◆ AIM OF THE TASK
What is needed here is an exact printout of the data, with no pictures included.

(Text-based design files)
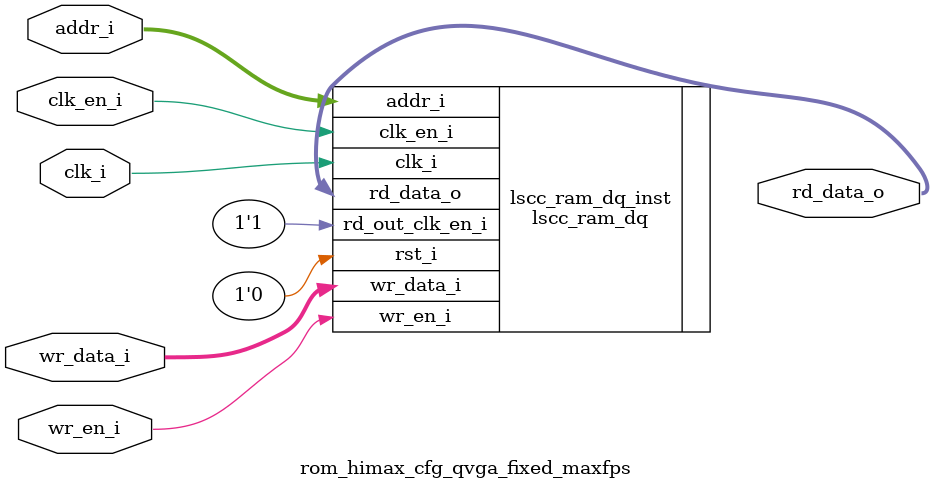
<source format=v>
/*******************************************************************************
    Verilog netlist generated by IPGEN Radiant
    Soft IP Version: 1.0.0
    Fri Jun 08 13:33:54 2018
*******************************************************************************/
/*******************************************************************************
    Include IP core template files.
*******************************************************************************/
`include "core/lscc_ram_dq.v"
/*******************************************************************************
    Wrapper Module generated per user settings.
*******************************************************************************/
module rom_himax_cfg_qvga_fixed_maxfps (clk_i, clk_en_i, wr_en_i, wr_data_i,
    addr_i, rd_data_o);
    input  clk_i;
    input  clk_en_i;
    input  wr_en_i;
    input  [15:0]  wr_data_i;
    input  [7:0]  addr_i;
    output  [15:0]  rd_data_o;
    lscc_ram_dq #(.ADDR_DEPTH(256),
        .DATA_WIDTH(16),
        .ADDR_WIDTH(8),
        .REGMODE("noreg"),
        .RESETMODE("sync"),
        .INIT_MODE("mem_file"),
        .INIT_FILE("misc/ram256x16_himax_fixed_maxfps_rom_himax_cfg_qvga_fixed_maxfps_copy.mem"),
        .INIT_FILE_FORMAT("hex"))
    lscc_ram_dq_inst(.clk_i(clk_i),
        .rst_i(1'b0),
        .clk_en_i(clk_en_i),
        .rd_out_clk_en_i(1'b1),
        .wr_en_i(wr_en_i),
        .wr_data_i(wr_data_i),
        .addr_i(addr_i),
        .rd_data_o(rd_data_o));
endmodule
</source>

◆ TASK RESPONSE
<source format=v>
/*******************************************************************************
    Verilog netlist generated by IPGEN Radiant
    Soft IP Version: 1.0.0
    Fri Jun 08 13:33:54 2018
*******************************************************************************/
/*******************************************************************************
    Include IP core template files.
*******************************************************************************/
`include "core/lscc_ram_dq.v"
/*******************************************************************************
    Wrapper Module generated per user settings.
*******************************************************************************/
module rom_himax_cfg_qvga_fixed_maxfps (clk_i, clk_en_i, wr_en_i, wr_data_i,
    addr_i, rd_data_o);
    input  clk_i;
    input  clk_en_i;
    input  wr_en_i;
    input  [15:0]  wr_data_i;
    input  [7:0]  addr_i;
    output  [15:0]  rd_data_o;
    lscc_ram_dq #(.ADDR_DEPTH(256),
        .DATA_WIDTH(16),
        .ADDR_WIDTH(8),
        .REGMODE("noreg"),
        .RESETMODE("sync"),
        .INIT_MODE("mem_file"),
        .INIT_FILE("misc/ram256x16_himax_fixed_maxfps_rom_himax_cfg_qvga_fixed_maxfps_copy.mem"),
        .INIT_FILE_FORMAT("hex"))
    lscc_ram_dq_inst(.clk_i(clk_i),
        .rst_i(1'b0),
        .clk_en_i(clk_en_i),
        .rd_out_clk_en_i(1'b1),
        .wr_en_i(wr_en_i),
        .wr_data_i(wr_data_i),
        .addr_i(addr_i),
        .rd_data_o(rd_data_o));
endmodule
</source>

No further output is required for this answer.